Introducing the study, Dr. Galsky noted that trials that fail to complete (that is, close without enrolling the intended number of patients) represent a major inefficiency of the cancer clinical trials enterprise. "Such trials contribute little knowledge, waste finite resources, and potentially divert patients from participating in other trials," he said.
The Institute of Medicine previously issued a report suggesting that about 40% of trials sponsored by the National Cancer Institute fail to achieve completion. But such trials account for only about 15% of all cancer trials.
The researchers analyzed 7,776 phase II or III interventional adult cancer clinical trials registered on ClinicalTrials.gov that had start dates between 2005 and 2011. They searched for those that had failed to reach completion, meaning that the trial had been stopped and had a "terminated" or "withdrawn" status.
The trials had a total of about 48,000 patients. Overall, 10% were trials in prostate, kidney, bladder, or testicular cancer.
The cumulative incidence of failure to reach completion for reasons unrelated to the efficacy or safety of the intervention was about 20%, according to Dr. Galsky.
Among all noncompleted trials, the largest share, 39%, failed to achieve completion because of poor accrual, topping other reasons such as logistics and efficacy/safety.
Trials were more likely to fail completion if they were funded by industry as compared with the federal government (hazard ratio, 1.97), were phase II as compared with phase III (HR, 1.29), or were single center as compared with multicenter (HR, 1.93).
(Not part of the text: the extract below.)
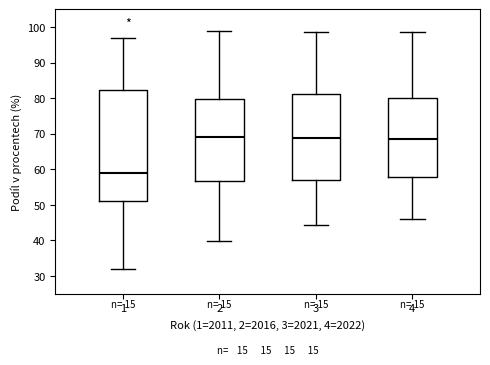

Reading left to right, transcribe this box plot: for each box, give where its median line is, the range the box spans, and where its two whiskers end, as read against the y-axis. The values are not printed on the chart, so give them approximately, as read against the axis.

1: median 59, box 51 to 82, whiskers 32 to 97
2: median 69, box 57 to 80, whiskers 40 to 99
3: median 69, box 57 to 81, whiskers 44 to 98
4: median 69, box 58 to 80, whiskers 46 to 99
On the other hand, trials were less likely to fail completion if they were conducted solely outside the United States (HR, 0.65) or both in and outside the United States (HR, 0.67), as compared with solely in the United States.
Dr. Galsky disclosed no relevant conflicts of interest.
AT THE GENITOURINARY CANCERS SYMPOSIUM
Major finding: About 20% of cancer clinical trials fail to reach completion for reasons unrelated to efficacy or toxicity, and the most common reason is poor accrual.
Data source: An analysis of 7,776 phase II and III interventional clinical trials involving adults with cancer.
Disclosures: Dr. Galsky disclosed no relevant conflicts of interest.